# [What the task asks]
Copy each line below that has "frecuentemente".

==== Record set ====

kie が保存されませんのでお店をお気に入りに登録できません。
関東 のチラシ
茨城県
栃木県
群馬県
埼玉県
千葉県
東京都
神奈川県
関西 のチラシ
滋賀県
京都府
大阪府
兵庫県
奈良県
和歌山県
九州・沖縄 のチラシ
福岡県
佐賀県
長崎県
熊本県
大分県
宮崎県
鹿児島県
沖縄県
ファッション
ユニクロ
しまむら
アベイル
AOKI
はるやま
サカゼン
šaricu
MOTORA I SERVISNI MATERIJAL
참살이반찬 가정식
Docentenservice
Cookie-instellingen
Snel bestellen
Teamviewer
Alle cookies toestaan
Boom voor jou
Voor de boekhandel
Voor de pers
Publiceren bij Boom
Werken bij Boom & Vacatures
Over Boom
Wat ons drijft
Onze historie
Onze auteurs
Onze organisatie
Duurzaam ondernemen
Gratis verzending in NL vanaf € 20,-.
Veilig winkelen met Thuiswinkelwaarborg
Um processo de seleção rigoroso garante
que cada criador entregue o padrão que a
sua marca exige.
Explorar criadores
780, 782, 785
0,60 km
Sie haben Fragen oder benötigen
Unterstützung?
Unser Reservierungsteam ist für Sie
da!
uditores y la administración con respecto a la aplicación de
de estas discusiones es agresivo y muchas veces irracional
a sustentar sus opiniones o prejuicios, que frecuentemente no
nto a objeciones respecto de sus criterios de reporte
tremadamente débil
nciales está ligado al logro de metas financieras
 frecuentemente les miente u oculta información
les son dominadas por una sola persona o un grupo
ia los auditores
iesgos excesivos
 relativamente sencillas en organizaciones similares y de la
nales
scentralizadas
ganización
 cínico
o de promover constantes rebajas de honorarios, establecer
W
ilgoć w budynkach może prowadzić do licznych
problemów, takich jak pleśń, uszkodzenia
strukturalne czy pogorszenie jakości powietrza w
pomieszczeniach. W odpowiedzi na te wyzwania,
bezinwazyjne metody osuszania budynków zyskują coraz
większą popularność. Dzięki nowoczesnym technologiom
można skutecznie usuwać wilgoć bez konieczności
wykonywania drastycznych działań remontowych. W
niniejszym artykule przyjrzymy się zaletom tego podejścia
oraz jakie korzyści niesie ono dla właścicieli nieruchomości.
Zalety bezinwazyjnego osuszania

====

# [Response area]
a sustentar sus opiniones o prejuicios, que frecuentemente no
 frecuentemente les miente u oculta información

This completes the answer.